If You’re On an Overnight Train to Moscow, Don’t Look Out the Windows

If You’re On an Overnight Train to Moscow, Don’t Look Out the Windows

I’m a businessman that regularly commutes by train between Warsaw and Moscow. I could fly, but I’ve found that taking an overnight train allows me to do far more work while traveling. If you factor in the cost of a night in a hotel, it costs about the same as a flight.

I hopped aboard a train departing Warsaw in the early afternoon. I always book my sleeping car to be the last car on the train so that I can watch the country fly by as the train moves.

I started working on my laptop, occasionally looking up to stare out the window that spanned the back of the car. The sun began to set as the train wound up into the mountains. Soon the thick forests on either side of the train were covered in a few feet of snow that reflected the red light of the setting sun.

I was starting to get hungry so I closed my laptop and made my way to the dining car. It was empty except for a single mother and her four-or-five-year-old daughter; they were sitting at a table in the middle of the car.

I took a seat at a table and soon a young Russian waitress came by with a menu. I looked over the selection of drinks and the three entrees that were serving. I ordered a scotch and steak, then turned to stare out the window at the trees whizzing by outside. The sun had set, so it was easy to see the reflection of the dining car through the window. The young girl was staring at me through the window’s reflection.

I made a face, raising my eyebrows and sticking out my tongue. She gave me an extremely concerned expression and tugged at her mother. Her mom turned around and shook her head.

“Sorry,” she said. “Lena is always staring at strangers. I’m Amelia.”

“No problem,” I said. “I’m Jakub. I’ve got a niece her age back in Warsaw.”

We continued to chat as the waitress brought back my meal. I’d just started to eat when the girl began shrieking.

Her mom jerked, staring down at her girl. She’d shielded her eyes with her hands and was continuing to scream at the top of her lungs.

“Lena!” she said. “Lena, what is it? What happened?”

It took her a few minutes to calm down, but she refused to pull her hands from her eyes.

“Out…. out the window,” she said between her sobs.

We looked out the window at the trees whizzing by. I almost didn’t see it.

There was a handprint on the frost that had built up on the window. I stood up and wiped at the glass, expecting it to slide off. That’s when I realized that all the frost was on the outside of the car.

Amelia stood up, pulling her daughter away. “I think she should get some rest,” she said.

“Of course, I’m sure she’ll be fine,” I said, still shaken.
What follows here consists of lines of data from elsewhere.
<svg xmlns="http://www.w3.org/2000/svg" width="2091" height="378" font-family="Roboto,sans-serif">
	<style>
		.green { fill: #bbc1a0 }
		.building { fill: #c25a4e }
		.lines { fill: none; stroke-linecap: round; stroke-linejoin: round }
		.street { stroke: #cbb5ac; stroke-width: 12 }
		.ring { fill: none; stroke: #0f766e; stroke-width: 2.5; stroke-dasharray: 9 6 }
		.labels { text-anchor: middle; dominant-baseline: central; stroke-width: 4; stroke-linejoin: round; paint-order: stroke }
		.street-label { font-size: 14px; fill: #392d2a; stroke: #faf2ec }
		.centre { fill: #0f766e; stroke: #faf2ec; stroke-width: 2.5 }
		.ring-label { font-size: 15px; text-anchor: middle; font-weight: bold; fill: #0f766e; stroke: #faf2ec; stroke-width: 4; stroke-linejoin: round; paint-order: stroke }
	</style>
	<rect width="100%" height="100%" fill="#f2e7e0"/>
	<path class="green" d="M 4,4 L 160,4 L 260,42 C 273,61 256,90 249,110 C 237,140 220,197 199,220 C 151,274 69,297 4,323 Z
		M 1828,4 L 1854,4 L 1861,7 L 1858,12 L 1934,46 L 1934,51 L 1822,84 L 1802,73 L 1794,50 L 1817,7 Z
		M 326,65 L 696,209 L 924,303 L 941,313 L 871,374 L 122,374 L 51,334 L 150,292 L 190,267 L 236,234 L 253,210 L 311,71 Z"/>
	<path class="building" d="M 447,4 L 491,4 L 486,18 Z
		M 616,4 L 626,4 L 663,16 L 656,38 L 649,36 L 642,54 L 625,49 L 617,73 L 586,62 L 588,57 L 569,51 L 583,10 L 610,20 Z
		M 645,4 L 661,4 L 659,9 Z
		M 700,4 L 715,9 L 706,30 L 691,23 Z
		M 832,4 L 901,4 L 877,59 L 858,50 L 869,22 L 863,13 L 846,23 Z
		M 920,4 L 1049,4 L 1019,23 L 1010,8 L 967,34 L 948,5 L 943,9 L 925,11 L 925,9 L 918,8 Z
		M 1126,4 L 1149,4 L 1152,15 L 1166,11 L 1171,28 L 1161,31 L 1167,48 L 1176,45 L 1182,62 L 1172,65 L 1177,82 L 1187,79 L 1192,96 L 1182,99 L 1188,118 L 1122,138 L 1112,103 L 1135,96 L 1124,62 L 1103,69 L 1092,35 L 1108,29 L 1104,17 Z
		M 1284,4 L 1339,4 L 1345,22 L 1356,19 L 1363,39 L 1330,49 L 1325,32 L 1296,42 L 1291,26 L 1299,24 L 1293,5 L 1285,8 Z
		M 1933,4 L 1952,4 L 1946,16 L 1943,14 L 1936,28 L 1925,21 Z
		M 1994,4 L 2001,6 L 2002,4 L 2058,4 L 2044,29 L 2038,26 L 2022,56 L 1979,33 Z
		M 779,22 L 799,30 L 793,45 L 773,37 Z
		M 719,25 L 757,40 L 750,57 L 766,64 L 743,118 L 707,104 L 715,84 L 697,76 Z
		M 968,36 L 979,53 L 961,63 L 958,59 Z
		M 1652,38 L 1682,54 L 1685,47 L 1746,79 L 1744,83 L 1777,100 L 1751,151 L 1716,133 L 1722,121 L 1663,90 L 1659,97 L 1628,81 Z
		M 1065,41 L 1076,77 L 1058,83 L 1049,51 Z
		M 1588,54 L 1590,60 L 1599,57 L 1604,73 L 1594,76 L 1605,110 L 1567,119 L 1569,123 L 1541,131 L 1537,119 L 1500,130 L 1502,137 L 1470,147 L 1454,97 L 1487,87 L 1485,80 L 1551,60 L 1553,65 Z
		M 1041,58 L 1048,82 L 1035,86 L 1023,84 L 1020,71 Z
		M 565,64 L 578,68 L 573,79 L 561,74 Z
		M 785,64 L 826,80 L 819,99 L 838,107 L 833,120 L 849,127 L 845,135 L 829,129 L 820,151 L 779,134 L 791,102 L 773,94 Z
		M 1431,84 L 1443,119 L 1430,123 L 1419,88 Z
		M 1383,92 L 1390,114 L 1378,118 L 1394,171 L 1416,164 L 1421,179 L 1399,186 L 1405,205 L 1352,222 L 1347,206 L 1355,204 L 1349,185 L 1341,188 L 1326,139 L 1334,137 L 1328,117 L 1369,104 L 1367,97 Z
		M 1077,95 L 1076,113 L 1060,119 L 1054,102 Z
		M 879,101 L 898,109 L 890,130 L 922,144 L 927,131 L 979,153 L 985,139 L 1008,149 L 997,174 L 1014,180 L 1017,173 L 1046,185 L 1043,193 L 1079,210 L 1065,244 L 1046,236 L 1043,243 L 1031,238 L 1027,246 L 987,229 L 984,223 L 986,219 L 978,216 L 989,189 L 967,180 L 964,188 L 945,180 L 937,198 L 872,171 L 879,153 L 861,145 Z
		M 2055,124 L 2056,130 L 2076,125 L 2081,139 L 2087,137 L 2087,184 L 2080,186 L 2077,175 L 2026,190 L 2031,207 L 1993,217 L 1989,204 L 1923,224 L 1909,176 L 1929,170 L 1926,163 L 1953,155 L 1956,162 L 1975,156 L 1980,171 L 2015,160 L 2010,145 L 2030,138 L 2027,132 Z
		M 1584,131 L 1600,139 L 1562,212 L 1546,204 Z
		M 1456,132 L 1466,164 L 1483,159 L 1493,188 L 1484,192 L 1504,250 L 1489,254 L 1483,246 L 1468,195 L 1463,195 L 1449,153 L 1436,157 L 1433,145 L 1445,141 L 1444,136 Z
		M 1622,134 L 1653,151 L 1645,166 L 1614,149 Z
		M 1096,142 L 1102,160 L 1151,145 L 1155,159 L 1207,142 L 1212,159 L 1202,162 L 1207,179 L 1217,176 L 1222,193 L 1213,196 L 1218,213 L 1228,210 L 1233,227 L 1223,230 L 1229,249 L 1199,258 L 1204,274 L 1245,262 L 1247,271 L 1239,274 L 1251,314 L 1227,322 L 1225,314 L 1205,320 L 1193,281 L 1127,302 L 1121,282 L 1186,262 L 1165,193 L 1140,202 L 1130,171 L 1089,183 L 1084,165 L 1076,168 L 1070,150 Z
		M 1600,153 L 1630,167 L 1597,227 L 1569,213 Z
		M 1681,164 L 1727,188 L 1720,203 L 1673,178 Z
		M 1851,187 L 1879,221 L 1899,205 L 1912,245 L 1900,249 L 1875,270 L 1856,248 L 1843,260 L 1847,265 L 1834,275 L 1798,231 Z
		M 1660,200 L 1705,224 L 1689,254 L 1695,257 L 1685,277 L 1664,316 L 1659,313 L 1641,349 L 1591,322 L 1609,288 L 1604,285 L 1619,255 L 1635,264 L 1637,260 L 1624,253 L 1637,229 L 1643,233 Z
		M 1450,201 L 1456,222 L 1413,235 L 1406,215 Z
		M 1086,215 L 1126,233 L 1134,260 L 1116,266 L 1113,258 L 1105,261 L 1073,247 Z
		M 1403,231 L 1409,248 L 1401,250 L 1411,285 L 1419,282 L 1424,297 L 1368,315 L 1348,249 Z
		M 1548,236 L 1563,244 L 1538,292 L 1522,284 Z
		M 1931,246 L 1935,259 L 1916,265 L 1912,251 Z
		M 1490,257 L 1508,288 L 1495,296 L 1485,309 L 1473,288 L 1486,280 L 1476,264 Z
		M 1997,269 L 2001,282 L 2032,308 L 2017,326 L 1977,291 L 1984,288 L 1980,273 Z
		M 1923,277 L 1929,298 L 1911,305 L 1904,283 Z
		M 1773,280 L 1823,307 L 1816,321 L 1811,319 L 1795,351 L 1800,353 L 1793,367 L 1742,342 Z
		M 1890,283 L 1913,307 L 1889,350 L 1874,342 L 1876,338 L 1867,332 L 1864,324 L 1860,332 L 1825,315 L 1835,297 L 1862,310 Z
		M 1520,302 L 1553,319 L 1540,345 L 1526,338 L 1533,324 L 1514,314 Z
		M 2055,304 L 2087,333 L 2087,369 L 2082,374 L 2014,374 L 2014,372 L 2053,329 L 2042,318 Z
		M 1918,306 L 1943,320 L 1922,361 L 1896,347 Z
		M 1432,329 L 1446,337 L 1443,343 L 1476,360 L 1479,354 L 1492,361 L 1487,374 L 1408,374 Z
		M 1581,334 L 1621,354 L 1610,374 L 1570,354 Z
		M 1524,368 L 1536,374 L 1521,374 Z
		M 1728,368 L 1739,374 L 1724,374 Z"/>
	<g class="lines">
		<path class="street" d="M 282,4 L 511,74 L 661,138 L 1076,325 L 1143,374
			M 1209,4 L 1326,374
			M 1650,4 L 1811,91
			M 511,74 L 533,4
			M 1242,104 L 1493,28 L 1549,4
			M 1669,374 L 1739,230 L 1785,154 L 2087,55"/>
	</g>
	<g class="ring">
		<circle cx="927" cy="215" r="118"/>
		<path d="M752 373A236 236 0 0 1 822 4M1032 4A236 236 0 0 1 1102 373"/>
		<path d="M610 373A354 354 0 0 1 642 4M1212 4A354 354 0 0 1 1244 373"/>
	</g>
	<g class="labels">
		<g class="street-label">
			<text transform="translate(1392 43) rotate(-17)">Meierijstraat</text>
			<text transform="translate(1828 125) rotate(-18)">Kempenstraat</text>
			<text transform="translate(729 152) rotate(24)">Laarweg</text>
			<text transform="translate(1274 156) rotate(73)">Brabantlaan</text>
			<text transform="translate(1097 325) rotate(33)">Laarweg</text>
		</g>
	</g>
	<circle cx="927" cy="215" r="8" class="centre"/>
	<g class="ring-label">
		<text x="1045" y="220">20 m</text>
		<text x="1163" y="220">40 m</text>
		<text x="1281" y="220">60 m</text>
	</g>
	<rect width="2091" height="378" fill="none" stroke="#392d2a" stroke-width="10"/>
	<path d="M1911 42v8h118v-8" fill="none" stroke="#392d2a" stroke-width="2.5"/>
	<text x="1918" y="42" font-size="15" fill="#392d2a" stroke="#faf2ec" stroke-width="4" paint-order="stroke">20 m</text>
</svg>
I forced down the rest of my meal in silence, ordering another scotch before heading back towards my room at the back of the train. The train had entered quiet hours, so most of the lights in the hallway had been dimmed to their lowest setting to help people sleep.
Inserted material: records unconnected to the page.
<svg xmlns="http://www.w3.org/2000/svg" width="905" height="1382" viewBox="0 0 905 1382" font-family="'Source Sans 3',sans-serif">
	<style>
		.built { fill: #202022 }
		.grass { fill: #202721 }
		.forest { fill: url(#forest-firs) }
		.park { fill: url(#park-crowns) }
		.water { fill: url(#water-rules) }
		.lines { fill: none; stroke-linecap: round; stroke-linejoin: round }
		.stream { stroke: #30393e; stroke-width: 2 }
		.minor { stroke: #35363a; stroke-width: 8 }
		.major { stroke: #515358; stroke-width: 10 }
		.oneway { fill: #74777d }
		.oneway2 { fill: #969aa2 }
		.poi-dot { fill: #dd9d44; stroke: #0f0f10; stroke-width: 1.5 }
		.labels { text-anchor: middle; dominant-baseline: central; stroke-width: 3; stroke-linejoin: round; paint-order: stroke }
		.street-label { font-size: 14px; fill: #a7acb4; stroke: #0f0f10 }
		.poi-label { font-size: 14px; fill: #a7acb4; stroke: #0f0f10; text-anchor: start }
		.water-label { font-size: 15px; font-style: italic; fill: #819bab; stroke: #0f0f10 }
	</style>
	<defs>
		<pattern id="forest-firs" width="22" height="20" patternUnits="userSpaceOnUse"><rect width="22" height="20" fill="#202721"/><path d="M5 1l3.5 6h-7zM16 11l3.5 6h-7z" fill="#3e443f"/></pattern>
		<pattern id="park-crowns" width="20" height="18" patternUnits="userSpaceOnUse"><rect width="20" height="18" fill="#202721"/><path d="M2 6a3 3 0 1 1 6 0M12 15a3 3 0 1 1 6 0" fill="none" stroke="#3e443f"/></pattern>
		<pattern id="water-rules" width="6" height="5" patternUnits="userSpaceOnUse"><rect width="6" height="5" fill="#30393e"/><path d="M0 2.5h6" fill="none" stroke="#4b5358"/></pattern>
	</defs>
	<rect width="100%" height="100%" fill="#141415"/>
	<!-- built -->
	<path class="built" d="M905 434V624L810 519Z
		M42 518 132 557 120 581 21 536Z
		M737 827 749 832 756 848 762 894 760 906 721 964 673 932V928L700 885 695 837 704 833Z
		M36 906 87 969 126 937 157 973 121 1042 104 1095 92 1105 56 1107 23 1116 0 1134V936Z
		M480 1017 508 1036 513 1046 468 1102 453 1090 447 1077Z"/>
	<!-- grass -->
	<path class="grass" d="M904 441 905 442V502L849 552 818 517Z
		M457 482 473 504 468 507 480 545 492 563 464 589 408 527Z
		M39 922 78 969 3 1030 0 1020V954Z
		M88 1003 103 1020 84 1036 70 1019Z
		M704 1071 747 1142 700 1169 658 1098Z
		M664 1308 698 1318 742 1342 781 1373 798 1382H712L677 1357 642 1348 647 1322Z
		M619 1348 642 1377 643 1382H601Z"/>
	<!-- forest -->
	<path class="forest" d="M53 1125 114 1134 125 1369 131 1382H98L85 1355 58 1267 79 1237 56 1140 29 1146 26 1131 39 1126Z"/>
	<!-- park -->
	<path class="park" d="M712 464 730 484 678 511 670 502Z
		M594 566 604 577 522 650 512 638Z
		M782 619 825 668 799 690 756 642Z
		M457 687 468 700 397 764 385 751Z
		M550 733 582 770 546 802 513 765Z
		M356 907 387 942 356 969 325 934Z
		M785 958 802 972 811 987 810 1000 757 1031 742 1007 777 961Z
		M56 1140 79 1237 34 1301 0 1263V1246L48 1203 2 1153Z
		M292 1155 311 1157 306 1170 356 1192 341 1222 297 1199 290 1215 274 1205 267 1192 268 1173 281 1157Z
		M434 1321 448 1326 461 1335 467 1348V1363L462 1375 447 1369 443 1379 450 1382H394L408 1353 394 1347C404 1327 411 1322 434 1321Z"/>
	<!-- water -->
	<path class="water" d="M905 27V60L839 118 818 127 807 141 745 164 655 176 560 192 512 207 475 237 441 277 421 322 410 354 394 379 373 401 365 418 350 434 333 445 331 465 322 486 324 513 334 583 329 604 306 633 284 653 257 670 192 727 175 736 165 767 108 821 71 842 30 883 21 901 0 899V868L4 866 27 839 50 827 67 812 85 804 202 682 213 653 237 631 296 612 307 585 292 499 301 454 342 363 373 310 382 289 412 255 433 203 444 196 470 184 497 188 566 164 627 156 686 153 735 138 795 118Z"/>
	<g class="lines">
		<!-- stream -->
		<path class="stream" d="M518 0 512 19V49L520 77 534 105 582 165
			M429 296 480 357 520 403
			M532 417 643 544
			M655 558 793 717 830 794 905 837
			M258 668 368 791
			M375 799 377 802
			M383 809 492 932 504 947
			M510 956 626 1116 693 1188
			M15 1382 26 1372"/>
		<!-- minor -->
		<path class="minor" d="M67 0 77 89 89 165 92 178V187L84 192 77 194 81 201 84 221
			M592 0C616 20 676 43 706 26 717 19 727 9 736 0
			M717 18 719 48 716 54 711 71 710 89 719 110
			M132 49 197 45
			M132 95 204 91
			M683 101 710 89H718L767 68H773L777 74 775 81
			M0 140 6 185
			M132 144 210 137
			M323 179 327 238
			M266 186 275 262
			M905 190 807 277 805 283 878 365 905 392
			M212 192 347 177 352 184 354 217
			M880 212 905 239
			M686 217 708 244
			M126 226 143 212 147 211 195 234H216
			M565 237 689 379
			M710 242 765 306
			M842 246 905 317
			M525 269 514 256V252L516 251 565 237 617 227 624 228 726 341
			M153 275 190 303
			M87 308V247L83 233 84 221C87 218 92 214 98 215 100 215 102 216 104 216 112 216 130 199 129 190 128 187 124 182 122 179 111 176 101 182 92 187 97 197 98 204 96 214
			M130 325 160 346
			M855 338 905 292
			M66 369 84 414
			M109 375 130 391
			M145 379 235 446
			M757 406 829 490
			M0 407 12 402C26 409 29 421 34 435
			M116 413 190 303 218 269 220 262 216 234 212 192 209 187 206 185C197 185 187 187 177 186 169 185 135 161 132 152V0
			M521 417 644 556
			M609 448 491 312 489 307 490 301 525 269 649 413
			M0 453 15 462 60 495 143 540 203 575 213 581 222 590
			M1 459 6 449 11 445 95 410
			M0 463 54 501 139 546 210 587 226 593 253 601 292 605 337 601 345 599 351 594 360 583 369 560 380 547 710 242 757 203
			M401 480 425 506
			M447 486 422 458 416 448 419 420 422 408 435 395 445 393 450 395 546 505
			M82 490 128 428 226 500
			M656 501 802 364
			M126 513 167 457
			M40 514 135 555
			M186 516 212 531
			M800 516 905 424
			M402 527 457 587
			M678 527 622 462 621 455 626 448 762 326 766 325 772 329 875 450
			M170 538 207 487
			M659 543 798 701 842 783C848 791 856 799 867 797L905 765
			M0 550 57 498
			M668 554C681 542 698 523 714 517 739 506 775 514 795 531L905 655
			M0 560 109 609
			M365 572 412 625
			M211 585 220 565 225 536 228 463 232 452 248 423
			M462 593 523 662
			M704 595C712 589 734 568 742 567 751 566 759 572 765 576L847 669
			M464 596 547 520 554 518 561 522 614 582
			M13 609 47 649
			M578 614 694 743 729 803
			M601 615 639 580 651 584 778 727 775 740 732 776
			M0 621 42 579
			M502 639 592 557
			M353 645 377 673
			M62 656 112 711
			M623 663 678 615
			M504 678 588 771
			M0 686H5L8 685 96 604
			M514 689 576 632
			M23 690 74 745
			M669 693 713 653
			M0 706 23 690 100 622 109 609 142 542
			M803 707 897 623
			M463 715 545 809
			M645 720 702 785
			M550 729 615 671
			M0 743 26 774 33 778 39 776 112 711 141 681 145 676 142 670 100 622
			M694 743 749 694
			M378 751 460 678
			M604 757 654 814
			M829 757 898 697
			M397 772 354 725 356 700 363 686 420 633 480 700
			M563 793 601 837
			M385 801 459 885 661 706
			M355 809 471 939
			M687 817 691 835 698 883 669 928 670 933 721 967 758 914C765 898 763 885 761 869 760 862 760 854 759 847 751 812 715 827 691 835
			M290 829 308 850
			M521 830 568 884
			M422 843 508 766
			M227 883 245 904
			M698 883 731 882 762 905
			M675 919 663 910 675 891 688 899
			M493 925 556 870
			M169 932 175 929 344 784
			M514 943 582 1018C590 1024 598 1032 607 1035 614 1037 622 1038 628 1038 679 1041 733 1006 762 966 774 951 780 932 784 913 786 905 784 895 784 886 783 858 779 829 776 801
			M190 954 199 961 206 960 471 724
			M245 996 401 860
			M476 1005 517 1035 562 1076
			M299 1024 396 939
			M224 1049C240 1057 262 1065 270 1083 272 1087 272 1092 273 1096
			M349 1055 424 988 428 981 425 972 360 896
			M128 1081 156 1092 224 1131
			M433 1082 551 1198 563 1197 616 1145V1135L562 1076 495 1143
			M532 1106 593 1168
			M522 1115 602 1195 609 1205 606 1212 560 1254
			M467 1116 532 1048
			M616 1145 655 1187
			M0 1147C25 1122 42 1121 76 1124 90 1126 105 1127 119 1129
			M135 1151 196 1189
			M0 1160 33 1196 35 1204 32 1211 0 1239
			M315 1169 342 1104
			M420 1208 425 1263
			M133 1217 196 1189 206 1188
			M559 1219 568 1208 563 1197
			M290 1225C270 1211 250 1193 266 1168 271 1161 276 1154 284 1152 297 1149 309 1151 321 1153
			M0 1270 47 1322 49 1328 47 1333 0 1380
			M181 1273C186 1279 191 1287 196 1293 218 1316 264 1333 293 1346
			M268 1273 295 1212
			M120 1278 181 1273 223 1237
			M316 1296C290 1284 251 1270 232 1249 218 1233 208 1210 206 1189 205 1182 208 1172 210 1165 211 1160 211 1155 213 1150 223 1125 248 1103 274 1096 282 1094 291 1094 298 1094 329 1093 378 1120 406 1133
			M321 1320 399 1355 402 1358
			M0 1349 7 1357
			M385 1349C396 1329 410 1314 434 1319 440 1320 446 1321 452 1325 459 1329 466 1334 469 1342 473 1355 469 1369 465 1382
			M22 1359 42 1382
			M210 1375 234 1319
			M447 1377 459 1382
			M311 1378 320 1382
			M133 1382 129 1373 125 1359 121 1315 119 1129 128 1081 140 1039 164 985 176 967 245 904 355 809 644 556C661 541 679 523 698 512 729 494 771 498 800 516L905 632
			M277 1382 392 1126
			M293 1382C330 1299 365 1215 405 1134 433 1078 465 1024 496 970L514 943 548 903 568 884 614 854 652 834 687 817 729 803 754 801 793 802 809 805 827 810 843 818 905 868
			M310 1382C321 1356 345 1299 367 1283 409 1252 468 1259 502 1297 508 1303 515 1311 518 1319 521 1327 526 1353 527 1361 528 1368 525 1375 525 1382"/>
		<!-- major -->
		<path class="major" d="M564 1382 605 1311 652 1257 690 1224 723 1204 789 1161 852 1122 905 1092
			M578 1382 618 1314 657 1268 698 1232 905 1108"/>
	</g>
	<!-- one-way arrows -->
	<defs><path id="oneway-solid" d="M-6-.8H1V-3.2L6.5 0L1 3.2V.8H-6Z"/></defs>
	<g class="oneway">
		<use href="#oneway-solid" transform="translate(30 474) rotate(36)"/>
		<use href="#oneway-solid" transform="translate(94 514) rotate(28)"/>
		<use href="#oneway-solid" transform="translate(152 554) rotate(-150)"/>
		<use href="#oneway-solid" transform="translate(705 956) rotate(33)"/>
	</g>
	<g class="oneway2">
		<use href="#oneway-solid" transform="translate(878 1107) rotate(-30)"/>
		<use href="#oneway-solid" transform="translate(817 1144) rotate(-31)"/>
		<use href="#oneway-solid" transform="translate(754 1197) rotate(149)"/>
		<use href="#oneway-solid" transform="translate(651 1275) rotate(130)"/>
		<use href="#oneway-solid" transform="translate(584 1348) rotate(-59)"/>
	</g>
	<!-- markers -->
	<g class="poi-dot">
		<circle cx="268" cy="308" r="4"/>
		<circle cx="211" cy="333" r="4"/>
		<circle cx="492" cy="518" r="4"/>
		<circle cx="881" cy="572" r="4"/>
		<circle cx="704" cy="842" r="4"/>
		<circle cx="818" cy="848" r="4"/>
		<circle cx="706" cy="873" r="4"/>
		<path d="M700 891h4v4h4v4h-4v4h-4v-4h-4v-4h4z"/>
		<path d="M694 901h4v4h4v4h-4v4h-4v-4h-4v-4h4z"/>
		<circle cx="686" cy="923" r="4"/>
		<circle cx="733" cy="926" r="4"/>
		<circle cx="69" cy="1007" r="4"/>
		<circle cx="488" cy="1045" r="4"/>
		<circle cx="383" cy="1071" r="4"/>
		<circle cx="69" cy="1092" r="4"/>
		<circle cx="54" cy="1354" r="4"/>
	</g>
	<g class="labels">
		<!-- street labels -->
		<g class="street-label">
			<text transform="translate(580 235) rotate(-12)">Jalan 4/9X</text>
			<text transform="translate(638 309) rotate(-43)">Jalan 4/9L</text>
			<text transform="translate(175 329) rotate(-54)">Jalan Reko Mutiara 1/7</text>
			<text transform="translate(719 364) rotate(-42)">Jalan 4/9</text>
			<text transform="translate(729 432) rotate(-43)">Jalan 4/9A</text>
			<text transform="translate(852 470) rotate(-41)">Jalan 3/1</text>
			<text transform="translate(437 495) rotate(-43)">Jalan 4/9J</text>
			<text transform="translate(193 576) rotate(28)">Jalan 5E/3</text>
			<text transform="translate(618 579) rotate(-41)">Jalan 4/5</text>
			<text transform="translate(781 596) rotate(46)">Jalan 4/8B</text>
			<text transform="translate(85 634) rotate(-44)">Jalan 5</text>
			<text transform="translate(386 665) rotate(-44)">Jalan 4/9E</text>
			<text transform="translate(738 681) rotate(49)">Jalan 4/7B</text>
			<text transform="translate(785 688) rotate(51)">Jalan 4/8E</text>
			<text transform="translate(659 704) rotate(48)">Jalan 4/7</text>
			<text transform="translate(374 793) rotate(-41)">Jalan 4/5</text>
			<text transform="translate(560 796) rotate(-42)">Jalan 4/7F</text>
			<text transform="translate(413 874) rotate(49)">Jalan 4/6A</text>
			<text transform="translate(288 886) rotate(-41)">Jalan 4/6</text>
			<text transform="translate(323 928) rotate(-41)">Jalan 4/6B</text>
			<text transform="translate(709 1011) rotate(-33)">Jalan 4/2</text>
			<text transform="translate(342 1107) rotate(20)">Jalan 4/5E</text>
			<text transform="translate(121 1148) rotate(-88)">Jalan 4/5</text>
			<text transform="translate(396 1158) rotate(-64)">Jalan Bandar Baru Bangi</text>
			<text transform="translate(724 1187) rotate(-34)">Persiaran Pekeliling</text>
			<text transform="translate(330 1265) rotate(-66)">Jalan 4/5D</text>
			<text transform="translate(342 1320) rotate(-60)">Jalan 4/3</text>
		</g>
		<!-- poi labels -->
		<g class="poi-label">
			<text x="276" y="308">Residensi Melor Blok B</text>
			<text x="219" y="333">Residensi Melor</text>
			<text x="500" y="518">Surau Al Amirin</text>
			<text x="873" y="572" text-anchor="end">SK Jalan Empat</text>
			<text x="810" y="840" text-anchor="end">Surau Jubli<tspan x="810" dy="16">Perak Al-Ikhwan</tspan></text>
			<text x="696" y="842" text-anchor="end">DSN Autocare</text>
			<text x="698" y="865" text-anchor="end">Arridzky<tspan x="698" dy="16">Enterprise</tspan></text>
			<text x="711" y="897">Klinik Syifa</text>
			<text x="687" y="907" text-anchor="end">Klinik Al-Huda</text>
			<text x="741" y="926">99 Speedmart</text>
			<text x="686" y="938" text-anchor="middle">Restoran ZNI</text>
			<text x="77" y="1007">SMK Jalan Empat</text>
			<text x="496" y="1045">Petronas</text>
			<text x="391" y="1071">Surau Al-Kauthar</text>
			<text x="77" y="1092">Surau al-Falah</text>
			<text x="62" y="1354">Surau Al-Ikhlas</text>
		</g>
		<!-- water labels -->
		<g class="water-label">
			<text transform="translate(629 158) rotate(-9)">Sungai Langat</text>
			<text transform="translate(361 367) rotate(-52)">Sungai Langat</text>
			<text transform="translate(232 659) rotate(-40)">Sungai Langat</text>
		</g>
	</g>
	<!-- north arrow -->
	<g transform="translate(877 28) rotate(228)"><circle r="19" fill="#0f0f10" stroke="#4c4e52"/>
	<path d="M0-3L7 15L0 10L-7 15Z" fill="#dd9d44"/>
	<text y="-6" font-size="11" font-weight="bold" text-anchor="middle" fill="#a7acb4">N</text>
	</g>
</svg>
I was just a car away from my room when I heard the unmistakable sound of footsteps on the roof of the train right above me. Whoever was on the roof had a noticeably strange gait. The sounds moved back down the train.

Towards my room.

I reached the end of the car and paused with my hand on the door. Something about the sound, something about that child’s scream, something about how dark the forest had looked out the window gave me pause. Then I turned the handle and walked into my room.

A humanoid creature with no mouth was hanging outside my window, staring into my room. It was pale white and had long claws coming from each finger. Its eyes were staring directly at me with a hungry expression.

I threw my hands over my face and my knees buckled. When I came back to myself I realized that I was on the floor, screaming and still covering my eyes. Several concerned passengers were crowded around me.

I couldn’t bear to look back out the window. I didn’t sleep that night. I’ve been having a hard time sleeping ever since.

If you’re ever on a midnight train to Moscow, don’t look out the windows.